↓
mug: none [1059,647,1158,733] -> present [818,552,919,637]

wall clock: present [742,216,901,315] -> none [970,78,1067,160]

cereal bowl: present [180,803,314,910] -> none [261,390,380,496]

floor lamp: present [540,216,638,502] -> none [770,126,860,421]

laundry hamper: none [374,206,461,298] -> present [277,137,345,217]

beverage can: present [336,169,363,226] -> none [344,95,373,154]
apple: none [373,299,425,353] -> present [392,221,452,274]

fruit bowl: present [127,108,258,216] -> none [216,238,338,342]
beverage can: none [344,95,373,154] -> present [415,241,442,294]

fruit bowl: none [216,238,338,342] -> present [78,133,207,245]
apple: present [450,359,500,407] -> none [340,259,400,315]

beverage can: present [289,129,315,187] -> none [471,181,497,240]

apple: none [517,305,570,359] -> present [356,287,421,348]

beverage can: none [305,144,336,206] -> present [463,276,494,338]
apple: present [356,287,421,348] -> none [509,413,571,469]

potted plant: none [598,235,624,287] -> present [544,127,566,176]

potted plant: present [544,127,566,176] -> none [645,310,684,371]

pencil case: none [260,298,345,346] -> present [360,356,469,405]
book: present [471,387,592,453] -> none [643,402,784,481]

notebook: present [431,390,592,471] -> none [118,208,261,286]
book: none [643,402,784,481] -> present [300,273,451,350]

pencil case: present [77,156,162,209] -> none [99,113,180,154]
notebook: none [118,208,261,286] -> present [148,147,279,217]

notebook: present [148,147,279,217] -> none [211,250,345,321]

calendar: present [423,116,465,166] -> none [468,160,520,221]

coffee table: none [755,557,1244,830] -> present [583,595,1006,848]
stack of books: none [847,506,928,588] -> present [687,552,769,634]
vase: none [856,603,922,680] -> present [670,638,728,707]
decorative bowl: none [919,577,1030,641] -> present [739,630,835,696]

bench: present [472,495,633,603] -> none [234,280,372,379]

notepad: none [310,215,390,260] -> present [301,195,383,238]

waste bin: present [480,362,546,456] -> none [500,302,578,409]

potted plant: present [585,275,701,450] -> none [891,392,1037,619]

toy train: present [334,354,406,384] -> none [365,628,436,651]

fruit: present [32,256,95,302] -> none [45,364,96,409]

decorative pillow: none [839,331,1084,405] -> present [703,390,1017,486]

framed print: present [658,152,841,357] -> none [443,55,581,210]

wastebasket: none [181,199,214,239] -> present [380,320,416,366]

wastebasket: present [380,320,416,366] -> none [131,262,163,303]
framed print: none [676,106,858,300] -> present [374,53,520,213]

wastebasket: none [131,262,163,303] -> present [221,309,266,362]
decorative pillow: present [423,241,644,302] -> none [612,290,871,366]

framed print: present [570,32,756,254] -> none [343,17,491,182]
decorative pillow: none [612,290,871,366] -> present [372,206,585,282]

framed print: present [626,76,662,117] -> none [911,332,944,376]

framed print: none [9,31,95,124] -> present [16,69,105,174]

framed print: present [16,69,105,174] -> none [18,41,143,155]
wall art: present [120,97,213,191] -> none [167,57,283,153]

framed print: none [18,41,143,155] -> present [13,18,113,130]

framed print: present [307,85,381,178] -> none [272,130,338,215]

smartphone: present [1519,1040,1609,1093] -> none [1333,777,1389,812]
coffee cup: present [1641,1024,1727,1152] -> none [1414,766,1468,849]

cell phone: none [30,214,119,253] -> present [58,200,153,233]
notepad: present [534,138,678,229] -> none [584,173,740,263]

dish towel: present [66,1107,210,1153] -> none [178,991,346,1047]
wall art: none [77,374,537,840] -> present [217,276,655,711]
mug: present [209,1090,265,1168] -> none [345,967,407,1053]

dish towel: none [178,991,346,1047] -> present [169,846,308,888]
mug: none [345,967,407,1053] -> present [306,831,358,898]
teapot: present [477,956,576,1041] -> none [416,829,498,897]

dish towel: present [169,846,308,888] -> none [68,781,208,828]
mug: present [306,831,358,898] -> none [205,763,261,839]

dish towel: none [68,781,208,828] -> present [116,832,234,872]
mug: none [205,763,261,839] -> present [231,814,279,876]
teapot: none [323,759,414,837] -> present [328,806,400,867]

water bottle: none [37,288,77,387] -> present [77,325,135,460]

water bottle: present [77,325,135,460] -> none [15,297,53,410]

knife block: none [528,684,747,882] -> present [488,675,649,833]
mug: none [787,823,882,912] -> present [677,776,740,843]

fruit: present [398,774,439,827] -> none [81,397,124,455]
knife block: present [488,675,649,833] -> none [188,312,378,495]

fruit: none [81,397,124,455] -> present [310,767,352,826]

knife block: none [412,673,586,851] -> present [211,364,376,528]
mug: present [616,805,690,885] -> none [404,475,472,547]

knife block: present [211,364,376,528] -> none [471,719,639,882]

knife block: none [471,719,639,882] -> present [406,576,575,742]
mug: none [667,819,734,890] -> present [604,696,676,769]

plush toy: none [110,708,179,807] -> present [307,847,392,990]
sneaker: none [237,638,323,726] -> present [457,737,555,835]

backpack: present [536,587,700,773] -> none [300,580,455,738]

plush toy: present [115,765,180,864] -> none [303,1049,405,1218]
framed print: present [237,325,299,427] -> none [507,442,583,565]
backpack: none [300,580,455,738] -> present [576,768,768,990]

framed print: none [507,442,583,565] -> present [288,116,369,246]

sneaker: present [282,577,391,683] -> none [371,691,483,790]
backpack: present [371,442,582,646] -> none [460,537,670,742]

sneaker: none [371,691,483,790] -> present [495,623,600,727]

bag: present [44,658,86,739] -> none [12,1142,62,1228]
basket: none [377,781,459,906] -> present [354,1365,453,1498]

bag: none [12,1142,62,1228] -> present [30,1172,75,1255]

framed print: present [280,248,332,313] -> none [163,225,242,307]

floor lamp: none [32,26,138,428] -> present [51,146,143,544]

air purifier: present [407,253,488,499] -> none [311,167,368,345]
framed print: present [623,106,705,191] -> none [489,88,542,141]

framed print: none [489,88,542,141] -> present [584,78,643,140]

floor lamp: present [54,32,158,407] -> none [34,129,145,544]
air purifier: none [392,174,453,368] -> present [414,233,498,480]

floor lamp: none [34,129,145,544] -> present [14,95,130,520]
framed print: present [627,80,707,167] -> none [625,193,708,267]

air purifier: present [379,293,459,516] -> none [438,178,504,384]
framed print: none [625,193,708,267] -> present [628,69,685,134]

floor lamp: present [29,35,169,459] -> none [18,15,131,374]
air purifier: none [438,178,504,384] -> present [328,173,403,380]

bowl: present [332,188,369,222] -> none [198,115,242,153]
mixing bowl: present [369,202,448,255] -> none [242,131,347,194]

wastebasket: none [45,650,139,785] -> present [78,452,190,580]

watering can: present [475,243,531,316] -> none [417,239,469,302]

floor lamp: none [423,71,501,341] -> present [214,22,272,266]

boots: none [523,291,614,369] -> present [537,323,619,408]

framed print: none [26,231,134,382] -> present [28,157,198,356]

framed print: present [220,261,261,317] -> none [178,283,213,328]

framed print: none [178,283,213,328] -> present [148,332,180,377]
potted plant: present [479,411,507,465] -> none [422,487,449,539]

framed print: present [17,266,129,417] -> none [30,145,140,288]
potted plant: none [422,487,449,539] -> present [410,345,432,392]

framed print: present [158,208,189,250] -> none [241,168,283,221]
↑
_Work to complete:_
Copy all the lines from the data above that hold the word "pencil".

_Response box:_
pencil case: none [260,298,345,346] -> present [360,356,469,405]
pencil case: present [77,156,162,209] -> none [99,113,180,154]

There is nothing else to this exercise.